In this study, the comprehensive effects of the Al and Zr element contents on the microstructure evolution and the relevant mechanical properties for AlNbTiVZr series HEAs were examined. The following conclusions are drawn.

• The actual densities of the studied AlNbTiVZr series HEAs are all below 6 g·cm⁻³, ranging from 5.291 to 5.826 g·cm⁻³. And, these alloys can be classified as light-weight HEAs.

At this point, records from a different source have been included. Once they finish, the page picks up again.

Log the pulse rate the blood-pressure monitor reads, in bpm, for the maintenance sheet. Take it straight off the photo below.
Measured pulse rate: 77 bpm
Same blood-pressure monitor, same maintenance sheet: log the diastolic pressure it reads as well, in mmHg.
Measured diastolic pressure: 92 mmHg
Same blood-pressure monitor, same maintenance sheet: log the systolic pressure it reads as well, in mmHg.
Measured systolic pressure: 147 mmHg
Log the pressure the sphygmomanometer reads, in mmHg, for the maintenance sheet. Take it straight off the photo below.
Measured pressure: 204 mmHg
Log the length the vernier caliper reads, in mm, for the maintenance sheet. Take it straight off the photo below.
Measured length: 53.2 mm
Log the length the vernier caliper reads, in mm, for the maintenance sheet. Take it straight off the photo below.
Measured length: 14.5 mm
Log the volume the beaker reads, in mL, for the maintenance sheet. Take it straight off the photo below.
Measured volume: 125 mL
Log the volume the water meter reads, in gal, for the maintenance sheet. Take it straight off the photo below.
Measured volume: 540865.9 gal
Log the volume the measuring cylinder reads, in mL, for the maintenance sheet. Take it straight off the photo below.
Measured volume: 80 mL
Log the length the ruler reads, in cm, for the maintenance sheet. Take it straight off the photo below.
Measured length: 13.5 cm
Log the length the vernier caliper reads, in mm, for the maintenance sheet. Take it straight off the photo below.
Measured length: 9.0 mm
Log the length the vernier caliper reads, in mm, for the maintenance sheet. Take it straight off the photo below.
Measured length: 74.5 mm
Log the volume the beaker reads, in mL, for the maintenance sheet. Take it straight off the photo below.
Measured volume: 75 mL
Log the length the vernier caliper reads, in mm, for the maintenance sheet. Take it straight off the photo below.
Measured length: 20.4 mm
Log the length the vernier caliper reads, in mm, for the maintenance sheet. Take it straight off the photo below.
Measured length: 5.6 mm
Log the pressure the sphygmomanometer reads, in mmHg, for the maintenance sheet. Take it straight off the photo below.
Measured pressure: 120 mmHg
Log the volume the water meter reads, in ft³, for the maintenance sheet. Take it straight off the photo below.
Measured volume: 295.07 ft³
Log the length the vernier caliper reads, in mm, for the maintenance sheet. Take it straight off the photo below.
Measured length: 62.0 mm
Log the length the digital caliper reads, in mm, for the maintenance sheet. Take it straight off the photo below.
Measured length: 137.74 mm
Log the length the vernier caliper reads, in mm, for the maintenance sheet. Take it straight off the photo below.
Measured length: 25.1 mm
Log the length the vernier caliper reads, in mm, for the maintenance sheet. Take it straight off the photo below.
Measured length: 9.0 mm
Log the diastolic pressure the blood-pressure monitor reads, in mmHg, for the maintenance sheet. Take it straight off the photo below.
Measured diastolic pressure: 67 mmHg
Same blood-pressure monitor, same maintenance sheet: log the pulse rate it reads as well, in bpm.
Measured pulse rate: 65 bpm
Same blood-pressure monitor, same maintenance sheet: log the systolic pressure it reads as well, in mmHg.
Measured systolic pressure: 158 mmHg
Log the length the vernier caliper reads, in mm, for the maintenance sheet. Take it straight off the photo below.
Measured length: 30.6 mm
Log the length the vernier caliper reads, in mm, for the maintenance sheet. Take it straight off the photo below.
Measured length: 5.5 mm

• These AlNbTiVZr HEAs predominantly exhibit the BCC structure and C14-Laves phase, which was further confirmed to be the ZrAlV intermetallic. Both the Al and Zr element contents influence the microstructure evolution, and the Zr element has a more dominant influence on the phase composition, as the Zr atoms occupy the central position in the ZrAlV Laves phase. The Laves phase content notably decreases from 29.2% to 23.1% and 1.6% for the Al_1.5-Zr sample compared to the Al-Zr and Al_0.5-Zr samples which have lower Al element contents. The width of the Laves phase decreases as the Al element content becomes lower.
• The brittle Laves phase is prone to aggregation and separation of the BCC structure, and it significantly influences the compression mechanical properties of the AlNbTiVZr HEAs. Remarkably, the Al_0.5-Zr_0.5 sample exhibits the best compression mechanical properties with a compression strength (σ_p) of 1783 MPa and an engineering strain of 28.8%, due to having the lowest ZrAlV Laves phase content (0.7%). In contrast, the Al_1.5-Zr_0.5 sample fails to reach the yield stage as a consequence of solidification cracks induced by its elevated Al element content.